Patently Absurd - The American Spectator | USA News and Politics
Patently Absurd

Online trolls get a kick out of goading people by posting harassing, inflammatory comments on web sites.

They live to get a reaction.

Patent trolls do the same thing — only their motive is to make a quick buck.

It’s easy to do — unfortunately.

Because all it takes is an accusation of patent infringement — no matter how fact-free — to place the individual or company accused of infringement in the position of having to disprove the claim.

On their nickel.

Patent trolls know it’s less hassle — and often, expense — for a patent holder to cut a check, agree to some form of settlement, rather than litigate. Lawyers cost money — and cases often take months or even years to resolve. Knowing this, the trolls send out a multitude of so-called “demand letters,” hoping that some of their prospective victims will see it as a cost of doing business to throw the troll some money, just to make him go away.

On the flip side, trolls simply take someone else’s idea — and run with it. Straight to the bank. The same laws that make it difficult — and expensive — to defend against a spurious claim of patent infringement also make it easy for someone to exploit someone else’s idea for profit. By the time a patent infringement claim gets in front of a judge or jury, much damage may already have been done — with little, if any recourse available.

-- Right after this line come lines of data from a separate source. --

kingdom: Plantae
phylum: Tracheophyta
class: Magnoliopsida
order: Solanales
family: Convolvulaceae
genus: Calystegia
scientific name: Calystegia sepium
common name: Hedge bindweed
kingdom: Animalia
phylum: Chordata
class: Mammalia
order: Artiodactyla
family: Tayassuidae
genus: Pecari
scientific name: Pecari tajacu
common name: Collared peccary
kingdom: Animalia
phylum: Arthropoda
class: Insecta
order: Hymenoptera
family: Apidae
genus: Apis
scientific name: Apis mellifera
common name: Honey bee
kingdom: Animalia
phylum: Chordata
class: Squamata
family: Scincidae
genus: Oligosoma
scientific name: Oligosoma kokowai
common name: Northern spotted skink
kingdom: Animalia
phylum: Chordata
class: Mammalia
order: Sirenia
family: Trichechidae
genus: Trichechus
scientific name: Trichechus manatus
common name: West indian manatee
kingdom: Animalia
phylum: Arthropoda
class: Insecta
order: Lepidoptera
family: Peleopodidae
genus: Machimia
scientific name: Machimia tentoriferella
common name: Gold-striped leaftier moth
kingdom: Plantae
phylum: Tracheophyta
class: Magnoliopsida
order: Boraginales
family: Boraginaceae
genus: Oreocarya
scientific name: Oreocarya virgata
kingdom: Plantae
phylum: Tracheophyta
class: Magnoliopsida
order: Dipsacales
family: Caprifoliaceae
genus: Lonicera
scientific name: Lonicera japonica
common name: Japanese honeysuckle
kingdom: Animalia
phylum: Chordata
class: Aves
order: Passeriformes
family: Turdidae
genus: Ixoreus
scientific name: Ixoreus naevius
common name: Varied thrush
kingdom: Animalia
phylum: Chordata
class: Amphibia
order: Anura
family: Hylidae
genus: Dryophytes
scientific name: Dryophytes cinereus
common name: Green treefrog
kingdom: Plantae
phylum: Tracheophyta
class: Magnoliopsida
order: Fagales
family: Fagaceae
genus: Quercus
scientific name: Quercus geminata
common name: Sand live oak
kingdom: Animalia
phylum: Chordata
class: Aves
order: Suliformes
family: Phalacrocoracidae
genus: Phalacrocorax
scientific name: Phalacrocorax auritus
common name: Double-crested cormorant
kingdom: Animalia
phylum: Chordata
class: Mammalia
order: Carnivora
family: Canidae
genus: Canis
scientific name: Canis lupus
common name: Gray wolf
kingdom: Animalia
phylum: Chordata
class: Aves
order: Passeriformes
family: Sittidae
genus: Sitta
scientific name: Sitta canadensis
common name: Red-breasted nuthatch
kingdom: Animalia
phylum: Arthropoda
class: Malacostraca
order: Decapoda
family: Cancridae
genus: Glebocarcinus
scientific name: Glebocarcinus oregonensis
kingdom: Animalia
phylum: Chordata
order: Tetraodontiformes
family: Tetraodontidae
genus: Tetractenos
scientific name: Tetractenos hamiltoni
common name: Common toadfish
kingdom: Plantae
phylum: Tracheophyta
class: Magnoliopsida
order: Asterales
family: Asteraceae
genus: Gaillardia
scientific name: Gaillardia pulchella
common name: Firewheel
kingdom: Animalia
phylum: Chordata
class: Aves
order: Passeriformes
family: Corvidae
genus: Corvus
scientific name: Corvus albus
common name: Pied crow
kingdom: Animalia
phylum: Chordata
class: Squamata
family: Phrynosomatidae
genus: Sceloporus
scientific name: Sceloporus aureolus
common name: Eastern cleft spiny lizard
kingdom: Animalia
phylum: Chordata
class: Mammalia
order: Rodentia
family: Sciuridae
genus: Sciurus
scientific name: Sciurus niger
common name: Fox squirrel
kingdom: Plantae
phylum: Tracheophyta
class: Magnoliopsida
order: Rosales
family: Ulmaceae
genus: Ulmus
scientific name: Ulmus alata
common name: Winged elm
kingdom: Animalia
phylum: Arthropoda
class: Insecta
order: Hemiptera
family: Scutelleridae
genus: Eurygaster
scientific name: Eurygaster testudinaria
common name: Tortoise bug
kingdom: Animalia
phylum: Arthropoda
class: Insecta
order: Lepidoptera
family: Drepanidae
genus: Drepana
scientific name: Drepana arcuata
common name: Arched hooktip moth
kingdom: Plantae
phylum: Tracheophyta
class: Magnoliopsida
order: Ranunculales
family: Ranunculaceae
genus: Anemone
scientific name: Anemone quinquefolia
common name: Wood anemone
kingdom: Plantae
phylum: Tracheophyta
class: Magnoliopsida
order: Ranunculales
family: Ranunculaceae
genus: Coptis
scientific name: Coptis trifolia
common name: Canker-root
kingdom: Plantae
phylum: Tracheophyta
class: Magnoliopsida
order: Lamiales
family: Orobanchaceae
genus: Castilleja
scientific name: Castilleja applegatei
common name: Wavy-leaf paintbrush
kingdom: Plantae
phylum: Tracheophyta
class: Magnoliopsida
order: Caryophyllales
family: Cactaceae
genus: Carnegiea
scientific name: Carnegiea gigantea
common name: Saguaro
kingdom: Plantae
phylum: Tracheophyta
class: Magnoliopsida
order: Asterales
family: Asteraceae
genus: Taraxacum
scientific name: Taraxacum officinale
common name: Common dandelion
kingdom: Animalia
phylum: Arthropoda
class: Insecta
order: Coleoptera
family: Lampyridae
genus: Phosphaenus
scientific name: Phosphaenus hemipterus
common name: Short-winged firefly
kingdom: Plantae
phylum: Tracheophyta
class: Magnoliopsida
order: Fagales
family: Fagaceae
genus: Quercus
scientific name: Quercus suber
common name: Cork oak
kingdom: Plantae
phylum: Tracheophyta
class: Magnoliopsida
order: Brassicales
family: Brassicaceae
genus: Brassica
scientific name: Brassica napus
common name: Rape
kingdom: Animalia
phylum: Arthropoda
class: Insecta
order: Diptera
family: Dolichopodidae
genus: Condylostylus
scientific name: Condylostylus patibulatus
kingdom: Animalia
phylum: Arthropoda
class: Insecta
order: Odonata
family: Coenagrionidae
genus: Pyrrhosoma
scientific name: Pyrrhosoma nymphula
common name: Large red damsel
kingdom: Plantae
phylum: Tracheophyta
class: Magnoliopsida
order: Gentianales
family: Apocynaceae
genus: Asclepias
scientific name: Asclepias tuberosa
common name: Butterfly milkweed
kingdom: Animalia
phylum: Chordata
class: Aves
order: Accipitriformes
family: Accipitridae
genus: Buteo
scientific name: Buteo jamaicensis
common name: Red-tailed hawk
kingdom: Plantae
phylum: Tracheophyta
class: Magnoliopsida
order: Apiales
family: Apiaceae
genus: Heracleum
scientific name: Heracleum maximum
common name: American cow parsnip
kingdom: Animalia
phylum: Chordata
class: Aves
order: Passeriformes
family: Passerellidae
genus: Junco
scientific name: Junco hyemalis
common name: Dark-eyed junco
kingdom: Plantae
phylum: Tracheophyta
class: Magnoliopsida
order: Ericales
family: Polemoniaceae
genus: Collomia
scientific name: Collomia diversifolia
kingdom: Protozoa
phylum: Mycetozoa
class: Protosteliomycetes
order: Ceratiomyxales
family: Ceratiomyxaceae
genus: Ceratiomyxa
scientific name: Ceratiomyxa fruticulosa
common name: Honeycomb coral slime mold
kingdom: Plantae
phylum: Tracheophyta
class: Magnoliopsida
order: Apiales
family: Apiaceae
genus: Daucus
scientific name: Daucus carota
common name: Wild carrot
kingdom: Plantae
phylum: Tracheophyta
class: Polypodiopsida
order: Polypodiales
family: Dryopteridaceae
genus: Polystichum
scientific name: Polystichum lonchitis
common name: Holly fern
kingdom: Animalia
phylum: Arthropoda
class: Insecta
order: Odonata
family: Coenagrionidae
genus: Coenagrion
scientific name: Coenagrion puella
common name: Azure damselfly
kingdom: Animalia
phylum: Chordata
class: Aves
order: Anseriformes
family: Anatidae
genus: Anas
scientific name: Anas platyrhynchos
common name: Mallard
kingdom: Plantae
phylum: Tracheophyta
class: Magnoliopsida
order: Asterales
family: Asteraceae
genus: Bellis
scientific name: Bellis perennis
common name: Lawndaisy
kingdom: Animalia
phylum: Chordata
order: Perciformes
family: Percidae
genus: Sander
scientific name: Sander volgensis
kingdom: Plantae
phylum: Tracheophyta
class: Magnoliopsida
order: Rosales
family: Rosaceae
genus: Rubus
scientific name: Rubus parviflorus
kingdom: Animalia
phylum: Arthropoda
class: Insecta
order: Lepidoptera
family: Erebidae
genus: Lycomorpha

Congress had been working on legislation to get this problem under control via a bill (the Innovation Act) introduced by Rep. Bob Goodlatte (R-VA) that would — among other things — impose a “loser pays” reform similar to the British legal system’s requirement. Trolls would have to pay not only their own lawyer bills, but also the lawyer bills of their target in the event the courts found the suit without legal merit.

However, like sausage, there are other things in the bill — some of them less savory.

Among these floor sweepings, a measure tacked on by Rep. Darrel Issa (R-CA) that would continue (and expand) something called the Covered Business Method (CBM). It affects a subset of patent law covering business practices and methods, including data processing methods and management techniques relating to financial products and services. It’s arcane to laymen unfamiliar with the minutia of patent law — and because it deals with generally non-physical intellectual property such as ideas.

One particularly troubling aspect of Issa’s rider is that it would open an eighteen-month window (technically, a “waiting period”) during which time patent trolls would effectively be able to hold up the legitimate patent holder’s ability to capitalize on his idea — or the reverse — until the courts get around to sorting things out. In today’s fast-paced and extremely competitive marketplace, an eighteen-month wait might as well be a death sentence in many cases — and that’s why Issa’s rider is facing such vehement opposition from — among others — the Small Business and Entrepreneurship Council, Americans for Tax Reform, and Citizens Against Government Waste.

It’s a bedrock principle of America that those who create have a right to profit from that which they create. It’s not just a moral principle that’s at issue, either. If innovators know that anything they create can simply be taken — and used to make a buck for someone else (who did not create it) — then there’s less incentive to create anything in the first place. Would you sit in traffic for an hour, then spend eight or nine hours at the office — five days a week, years on end — if you knew ahead of time that the check would go to some random other person who stayed home eating potato chips while watching reruns of The Bachelor on TV?

Of course not.

People want to work — and create — but when their work and creative energy is exploited by others, and the law doesn’t step in to protect them (and punish those who would steal — and try to profit from — that which they did not work for or create themselves), innovation tends to dry up.

That’s the last thing America needs right now.

Which is why the next thing Congress ought to do is throw Rep. Issa’ s CBM extension/expansion in the woods.